As part of these national cancer awareness initiatives, North Coast Media, our parent company, is contributing a portion of this month’s revenues across all magazine brands toward the American Cancer Society (ACS).

Aside from skin cancers, breast cancer is the most common form of the disease among American women, with one in eight facing a diagnosis during her lifetime, according to ACS. Prostate cancer is prevalent in American men, with one in seven facing that diagnosis during his lifetime.

Propane’s role with PCF
For seven years now, one particular event in the propane industry has supported the Prostate Cancer Foundation (PCF): The Pros4Care golf outing, which is scheduled this year for Nov. 17 at Stonebridge Ranch Country Club in McKinney, Texas.

Pros4Care is an initiative that Ed Varney of Emerson Process Management and former LP Gas Editor Pat Hyland, now of the Propane Education & Research Council, cofounded out of concern for the risk older men, specifically from the propane industry, face from the disease. Its golf event has generated more than $250,000 since 2007.

Golf seems like a popular way to grow awareness about a disease affecting men – after all, Arnold Palmer has fought for the cause – but as one PCF representative explains, it’s not just about men helping men.

“Not everything we do in golf is from a men’s perspective. It’s become a family matter to a larger degree,” says Chris Conway, director of golf, sports enterprises, at PCF. “Often it’s the ladies in our lives who actually have more of that arm-bending type of persistence to help our guys – husbands, brothers, fathers, uncles – go get checked and make sure they’re taking care of their health.”

Conway oversees the organization’s golf programs and helps groups around the country facilitate events to benefit prostate cancer awareness and research. The golf professional serves as a resource, offering ideas to help ensure events’ successes. These ideas may come in areas such as marketing and promotions, sponsorships, and budgeting. He’s been a resource for the Pros4Care event.

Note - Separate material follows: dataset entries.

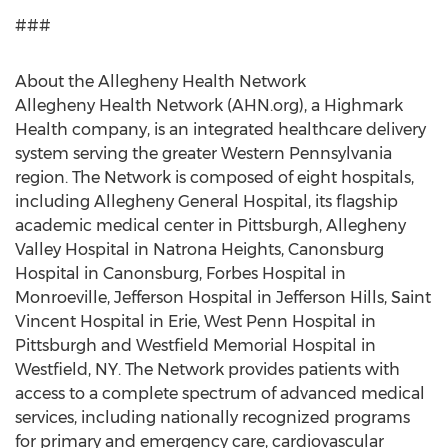
###
About the Allegheny Health Network
Allegheny Health Network (AHN.org), a Highmark
Health company, is an integrated healthcare delivery
system serving the greater Western Pennsylvania
region. The Network is composed of eight hospitals,
including Allegheny General Hospital, its flagship
academic medical center in Pittsburgh, Allegheny
Valley Hospital in Natrona Heights, Canonsburg
Hospital in Canonsburg, Forbes Hospital in
Monroeville, Jefferson Hospital in Jefferson Hills, Saint
Vincent Hospital in Erie, West Penn Hospital in
Pittsburgh and Westfield Memorial Hospital in
Westfield, NY. The Network provides patients with
access to a complete spectrum of advanced medical
services, including nationally recognized programs
for primary and emergency care, cardiovascular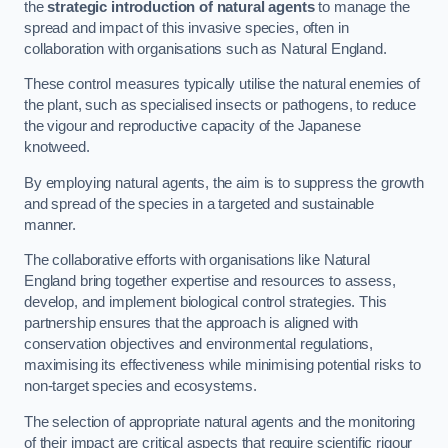
the
strategic introduction of natural agents
to manage the
spread and impact of this invasive species, often in
collaboration with organisations such as Natural England.
These control measures typically utilise the natural enemies of
the plant, such as specialised insects or pathogens, to reduce
the vigour and reproductive capacity of the Japanese
knotweed.
By employing natural agents, the aim is to suppress the growth
and spread of the species in a targeted and sustainable
manner.
The collaborative efforts with organisations like Natural
England bring together expertise and resources to assess,
develop, and implement biological control strategies. This
partnership ensures that the approach is aligned with
conservation objectives and environmental regulations,
maximising its effectiveness while minimising potential risks to
non-target species and ecosystems.
The selection of appropriate natural agents and the monitoring
of their impact are critical aspects that require scientific rigour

In all, these events around the country can raise upwards of $1.5 million a year, Conway says. Last year, they raised less than $1 million.

If there’s one message he likes to convey about the disease, it involves the conflicting reports about prostate-specific antigen (PSA) test scores.

“If a PSA score is high, it tells the physician and patient that something is wrong, possibly with the prostate, with the gland itself,” he says. “It could be an enlarged prostate or poor prostate health, but it does not directly reflect an issue with cancer. There’s a misnomer that when a PSA score is high, it’s cancer automatically.”

Instead, additional testing would follow to determine what’s causing the high score, Conway says.